_What the exercise asks_:
Copy every line of the records below word for word, leaving out the pictures.

_Given data_:
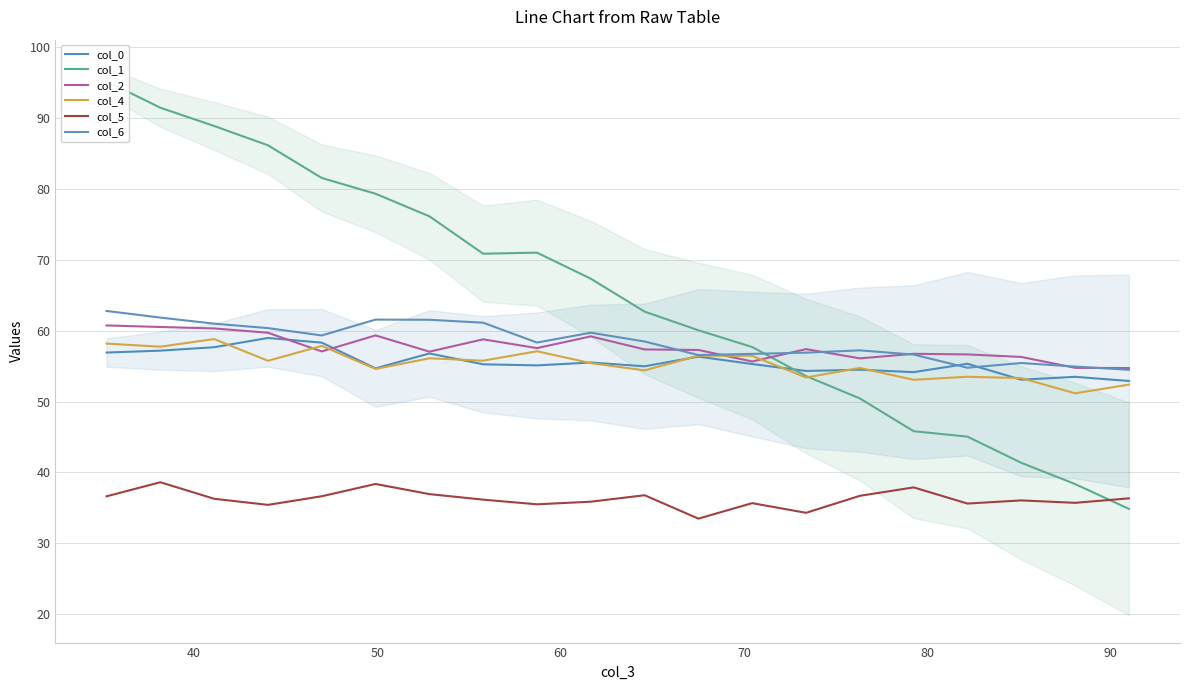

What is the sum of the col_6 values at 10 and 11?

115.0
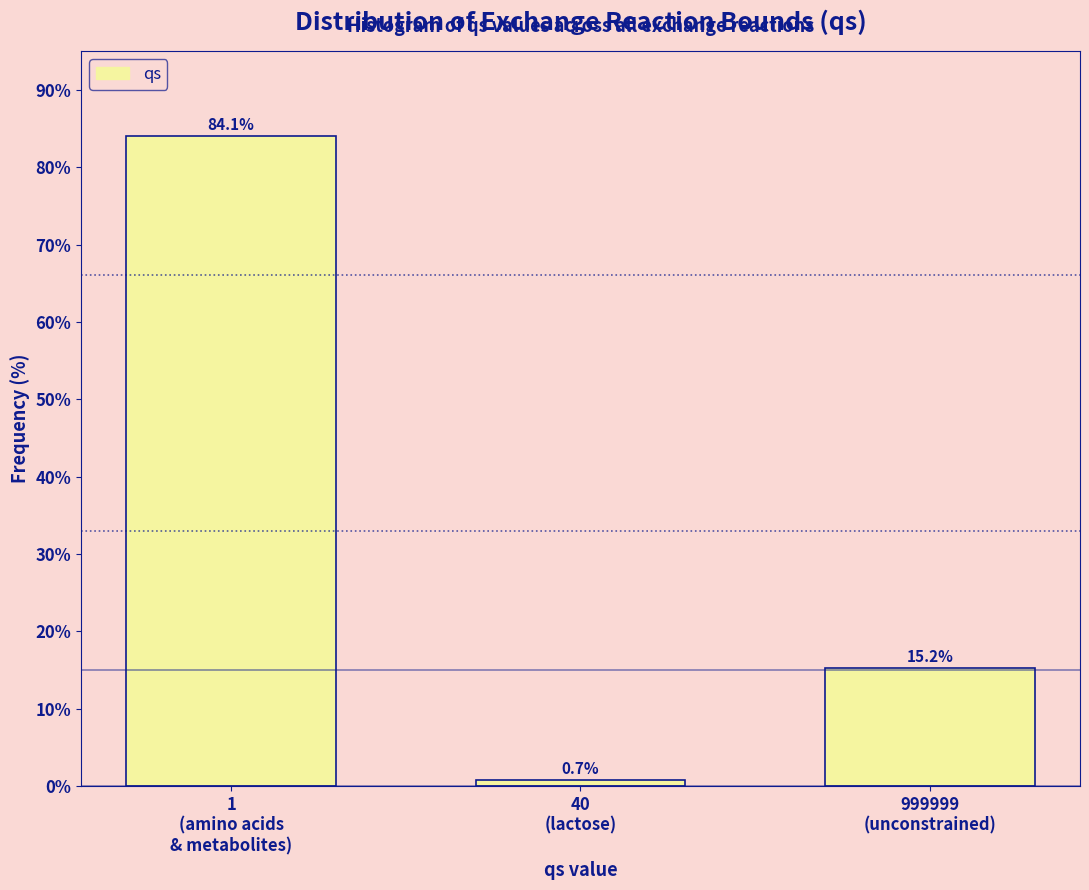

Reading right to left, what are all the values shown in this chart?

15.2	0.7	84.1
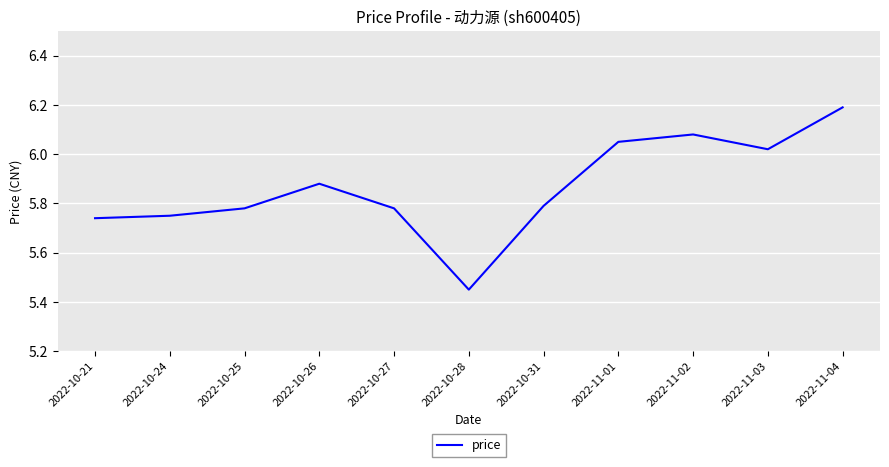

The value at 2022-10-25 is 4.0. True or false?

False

_Task solution_:
What is the sum of the col_6 values at 10 and 11?

115.0

Reading right to left, what are all the values shown in this chart?

15.2	0.7	84.1

The value at 2022-10-25 is 4.0. True or false?

False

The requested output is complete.